Ostsee-Zeitung: Schorlemmer warnt vor einer Dämonisierung der DDR
Rostock (ots)
Sehr geehrte Kolleginnen und Kollegen!
Hiermit übermitteln wir Ihnen eine Vorabmeldung der Ostsee-Zeitung, in der sich der Theologe und Bürgerrechtler Friedrich Schorlemmer kritisch in die Debatte zum Unrechtsstaat DDR einschaltet. Er wirft u.a. der Bundeskanzlerin, die auf dem Begriff Unrechtsstaat besteht, vor, sie rücke die DDR in die Nähe zum Nazi-System.
Schorlemmer warnt vor einer Dämonisierung der DDR/ Der Begriff Unrechtsstaat werde der DDR "nicht gerecht"/ Kritik an einstigen DDR-Bürgerrechtlern, die zu "unerbittlichen Bürgerrächern" geworden seien, die nur noch auf die DDR starren, statt auch über heutiges Unrecht zu reden.

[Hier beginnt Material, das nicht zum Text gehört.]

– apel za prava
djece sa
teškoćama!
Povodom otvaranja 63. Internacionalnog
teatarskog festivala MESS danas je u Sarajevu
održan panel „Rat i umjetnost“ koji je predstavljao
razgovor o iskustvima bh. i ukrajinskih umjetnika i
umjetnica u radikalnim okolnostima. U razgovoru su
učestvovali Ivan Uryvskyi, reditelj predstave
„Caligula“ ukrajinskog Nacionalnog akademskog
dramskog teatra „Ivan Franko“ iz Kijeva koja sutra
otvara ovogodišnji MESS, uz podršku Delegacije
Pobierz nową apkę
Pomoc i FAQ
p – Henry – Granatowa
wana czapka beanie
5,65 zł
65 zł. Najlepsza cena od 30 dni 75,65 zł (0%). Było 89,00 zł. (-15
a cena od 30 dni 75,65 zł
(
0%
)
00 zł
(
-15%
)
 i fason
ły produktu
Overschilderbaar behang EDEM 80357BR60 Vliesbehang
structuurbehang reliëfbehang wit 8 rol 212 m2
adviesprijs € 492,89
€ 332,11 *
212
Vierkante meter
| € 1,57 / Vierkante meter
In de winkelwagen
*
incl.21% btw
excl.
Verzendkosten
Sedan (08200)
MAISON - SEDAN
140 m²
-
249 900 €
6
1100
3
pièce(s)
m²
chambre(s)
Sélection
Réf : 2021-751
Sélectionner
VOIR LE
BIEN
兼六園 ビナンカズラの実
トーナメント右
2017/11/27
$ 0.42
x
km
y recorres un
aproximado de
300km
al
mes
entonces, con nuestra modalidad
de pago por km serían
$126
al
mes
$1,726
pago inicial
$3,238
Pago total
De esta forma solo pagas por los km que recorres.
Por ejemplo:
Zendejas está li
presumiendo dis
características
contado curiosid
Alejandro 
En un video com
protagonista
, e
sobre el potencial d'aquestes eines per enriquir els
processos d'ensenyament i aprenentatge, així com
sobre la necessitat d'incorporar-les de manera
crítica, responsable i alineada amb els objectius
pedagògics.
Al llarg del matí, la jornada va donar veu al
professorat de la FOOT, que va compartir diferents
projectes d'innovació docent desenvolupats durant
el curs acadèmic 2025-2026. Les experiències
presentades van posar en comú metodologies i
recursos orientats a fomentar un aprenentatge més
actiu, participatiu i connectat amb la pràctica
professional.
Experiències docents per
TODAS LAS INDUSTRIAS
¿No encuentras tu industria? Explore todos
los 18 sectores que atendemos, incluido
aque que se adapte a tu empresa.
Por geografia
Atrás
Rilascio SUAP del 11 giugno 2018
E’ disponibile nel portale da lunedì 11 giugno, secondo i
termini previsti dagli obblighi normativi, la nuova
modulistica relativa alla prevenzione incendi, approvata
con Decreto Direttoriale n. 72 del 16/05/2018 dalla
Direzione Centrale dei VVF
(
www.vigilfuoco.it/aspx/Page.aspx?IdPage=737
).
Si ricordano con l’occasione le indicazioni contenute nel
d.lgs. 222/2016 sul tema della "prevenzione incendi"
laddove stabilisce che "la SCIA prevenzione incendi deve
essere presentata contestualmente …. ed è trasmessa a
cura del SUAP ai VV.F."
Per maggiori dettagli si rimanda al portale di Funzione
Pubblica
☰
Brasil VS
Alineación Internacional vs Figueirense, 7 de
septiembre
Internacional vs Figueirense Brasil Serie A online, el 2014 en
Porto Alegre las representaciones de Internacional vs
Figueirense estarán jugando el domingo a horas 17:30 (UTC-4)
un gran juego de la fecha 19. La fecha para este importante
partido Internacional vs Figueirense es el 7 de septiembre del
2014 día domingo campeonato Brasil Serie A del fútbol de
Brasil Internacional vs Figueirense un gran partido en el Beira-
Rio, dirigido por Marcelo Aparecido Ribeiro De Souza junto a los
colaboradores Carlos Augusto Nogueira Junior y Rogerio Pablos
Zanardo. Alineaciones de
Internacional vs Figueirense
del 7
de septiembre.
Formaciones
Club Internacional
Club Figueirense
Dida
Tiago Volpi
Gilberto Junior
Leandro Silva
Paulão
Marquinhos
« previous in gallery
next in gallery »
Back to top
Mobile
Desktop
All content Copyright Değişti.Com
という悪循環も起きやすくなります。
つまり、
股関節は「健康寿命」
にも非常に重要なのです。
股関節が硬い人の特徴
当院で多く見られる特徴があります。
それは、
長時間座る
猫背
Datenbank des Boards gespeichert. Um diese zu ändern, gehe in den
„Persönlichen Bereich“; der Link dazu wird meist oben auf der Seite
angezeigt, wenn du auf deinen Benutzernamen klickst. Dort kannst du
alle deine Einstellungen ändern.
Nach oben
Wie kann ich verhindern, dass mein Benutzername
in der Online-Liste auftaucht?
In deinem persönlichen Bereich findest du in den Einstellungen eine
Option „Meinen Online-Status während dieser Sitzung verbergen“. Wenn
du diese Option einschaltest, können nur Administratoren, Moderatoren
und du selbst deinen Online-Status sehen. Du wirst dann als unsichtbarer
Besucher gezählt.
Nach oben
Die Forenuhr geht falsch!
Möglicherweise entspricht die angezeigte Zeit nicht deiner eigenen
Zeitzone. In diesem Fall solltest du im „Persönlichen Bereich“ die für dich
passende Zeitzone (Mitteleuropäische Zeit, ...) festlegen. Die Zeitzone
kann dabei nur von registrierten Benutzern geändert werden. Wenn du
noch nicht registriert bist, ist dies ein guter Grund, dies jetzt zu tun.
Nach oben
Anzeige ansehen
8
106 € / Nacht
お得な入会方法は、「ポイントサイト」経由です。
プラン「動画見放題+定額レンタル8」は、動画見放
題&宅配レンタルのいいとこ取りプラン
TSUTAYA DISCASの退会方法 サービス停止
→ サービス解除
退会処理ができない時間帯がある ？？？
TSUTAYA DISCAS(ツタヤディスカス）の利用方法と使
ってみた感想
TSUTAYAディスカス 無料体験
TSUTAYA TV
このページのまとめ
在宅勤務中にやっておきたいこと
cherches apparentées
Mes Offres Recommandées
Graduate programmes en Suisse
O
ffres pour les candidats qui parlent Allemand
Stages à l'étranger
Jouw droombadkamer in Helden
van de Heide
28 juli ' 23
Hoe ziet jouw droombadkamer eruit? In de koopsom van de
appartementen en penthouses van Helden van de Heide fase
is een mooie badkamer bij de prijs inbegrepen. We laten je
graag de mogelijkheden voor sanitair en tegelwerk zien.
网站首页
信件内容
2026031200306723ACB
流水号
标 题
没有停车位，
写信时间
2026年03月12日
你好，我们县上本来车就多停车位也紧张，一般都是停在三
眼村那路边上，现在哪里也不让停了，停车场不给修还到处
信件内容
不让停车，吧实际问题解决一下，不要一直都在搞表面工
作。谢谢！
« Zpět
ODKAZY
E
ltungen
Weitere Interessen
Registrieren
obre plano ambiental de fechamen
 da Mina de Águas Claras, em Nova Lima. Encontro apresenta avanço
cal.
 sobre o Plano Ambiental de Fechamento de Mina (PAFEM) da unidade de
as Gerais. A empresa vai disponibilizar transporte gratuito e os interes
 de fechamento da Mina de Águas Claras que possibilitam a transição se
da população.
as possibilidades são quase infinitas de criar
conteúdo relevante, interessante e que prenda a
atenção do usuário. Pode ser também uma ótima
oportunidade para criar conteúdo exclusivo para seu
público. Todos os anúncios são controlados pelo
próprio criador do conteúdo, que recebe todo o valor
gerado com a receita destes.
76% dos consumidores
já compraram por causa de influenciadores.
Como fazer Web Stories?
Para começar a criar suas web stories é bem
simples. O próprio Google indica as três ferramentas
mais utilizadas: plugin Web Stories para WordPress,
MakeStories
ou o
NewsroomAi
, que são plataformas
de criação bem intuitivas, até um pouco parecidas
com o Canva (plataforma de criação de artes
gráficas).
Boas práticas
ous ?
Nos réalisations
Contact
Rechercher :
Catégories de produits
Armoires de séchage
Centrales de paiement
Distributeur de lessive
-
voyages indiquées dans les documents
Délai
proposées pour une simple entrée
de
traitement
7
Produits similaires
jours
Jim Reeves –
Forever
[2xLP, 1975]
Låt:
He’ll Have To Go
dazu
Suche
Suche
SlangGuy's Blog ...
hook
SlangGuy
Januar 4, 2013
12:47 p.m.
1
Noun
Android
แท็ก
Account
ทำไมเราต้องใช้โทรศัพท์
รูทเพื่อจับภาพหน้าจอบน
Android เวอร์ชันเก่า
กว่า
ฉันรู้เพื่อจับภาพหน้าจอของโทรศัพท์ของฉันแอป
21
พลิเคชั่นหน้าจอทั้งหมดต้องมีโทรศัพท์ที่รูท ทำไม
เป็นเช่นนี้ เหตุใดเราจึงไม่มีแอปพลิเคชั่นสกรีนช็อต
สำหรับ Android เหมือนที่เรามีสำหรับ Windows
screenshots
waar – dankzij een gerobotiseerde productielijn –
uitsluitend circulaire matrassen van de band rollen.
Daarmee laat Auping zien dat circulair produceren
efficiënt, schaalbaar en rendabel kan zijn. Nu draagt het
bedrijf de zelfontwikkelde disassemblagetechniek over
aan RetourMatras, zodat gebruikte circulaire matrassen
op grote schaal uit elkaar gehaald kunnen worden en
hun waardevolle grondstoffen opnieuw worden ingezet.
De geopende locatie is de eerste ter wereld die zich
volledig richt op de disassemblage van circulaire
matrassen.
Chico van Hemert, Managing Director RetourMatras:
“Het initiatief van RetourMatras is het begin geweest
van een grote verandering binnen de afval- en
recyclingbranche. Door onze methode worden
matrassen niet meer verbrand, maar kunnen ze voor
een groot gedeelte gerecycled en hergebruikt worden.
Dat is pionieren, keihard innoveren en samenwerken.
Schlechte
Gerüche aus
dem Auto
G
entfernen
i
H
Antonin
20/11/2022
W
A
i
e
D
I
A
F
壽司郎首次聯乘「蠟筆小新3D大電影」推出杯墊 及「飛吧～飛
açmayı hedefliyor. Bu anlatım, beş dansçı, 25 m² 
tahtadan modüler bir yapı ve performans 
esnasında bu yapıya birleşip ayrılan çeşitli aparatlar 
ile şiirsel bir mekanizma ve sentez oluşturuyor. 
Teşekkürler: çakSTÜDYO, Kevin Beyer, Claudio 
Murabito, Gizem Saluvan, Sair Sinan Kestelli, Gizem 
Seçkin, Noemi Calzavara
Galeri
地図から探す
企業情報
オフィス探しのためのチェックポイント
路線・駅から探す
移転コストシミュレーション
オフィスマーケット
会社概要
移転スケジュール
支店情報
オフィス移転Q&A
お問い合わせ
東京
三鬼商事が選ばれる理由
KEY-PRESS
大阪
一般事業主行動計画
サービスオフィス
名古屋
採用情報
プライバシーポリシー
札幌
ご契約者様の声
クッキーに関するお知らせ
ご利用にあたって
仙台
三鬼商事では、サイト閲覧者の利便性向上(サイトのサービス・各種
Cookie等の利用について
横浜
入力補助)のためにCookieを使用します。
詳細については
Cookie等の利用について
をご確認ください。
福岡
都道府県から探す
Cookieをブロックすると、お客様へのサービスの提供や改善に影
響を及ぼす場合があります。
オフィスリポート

Rostock. Der Theologe und Bürgerrechtler Friedrich Schorlemmer hat sich kritisch in die Debatte um den Unrechtsstaat DDR eingeschaltet und vor einer totalen Dämonisierung der DDR gewarnt. Er kritisierte Bundeskanzlerin Angela Merkel, die auf dem umstrittenen Begriff "Unrechtsstaat" besteht. Doch mit diesem Begriff werde man dem wirklichen Leben im untergegangenen "Staat der Arbeiter und Mauern" nicht gerecht, sagte Schorlemmer der in Rostock erscheinenden Ostsee-Zeitung (Mittwoch). Er warf Merkel vor, mit dem Begriff rücke sie die DDR in die Nähe zum Nazi-System. "Das ist verlogen und hat offenbar mehr mit dem Wahlkampf gegen die Linke zu tun als mit wirklichem Erleben", sagte Schorlemmer. Es ärgere ihn, wenn Merkel auf das Aburteilen der DDR bestehe und auf jene Differenzierungen verzichte, die der Ministerpräsident von Mecklenburg-Vorpommern Ernst Sellering (SPD) zu Recht einfordere. "Es gab in der DDR die rhetorische und im Grunde unsinnige Frage: Bist du für den Frieden, Ja oder Nein? Der Tanz um den Begriff Unrechtsstaat heute folgt diesem Muster", erklärte Schorlemmer. Er warnte zugleich davor, "die DDR in Gänze zu dämonisieren, weil genau das die Gegenreaktion der Verklärung hervorruft. Schwarzfärben führt zum Schönfärben." Es habe in der DDR "wahres Leben im falschen System, aufrechtes Leben inmitten gebückter Gehorsamkeit" gegeben. Es gab auch "große Kunst, Theater, Literatur, Malerei - und immer wieder Auf- und Ausbrüche aus der Enge. Das darf heute nicht ausgegrenzt werden, wie etwa in der Ausstellung im Gropiusbau in Berlin", kritisierte Schorlemmer.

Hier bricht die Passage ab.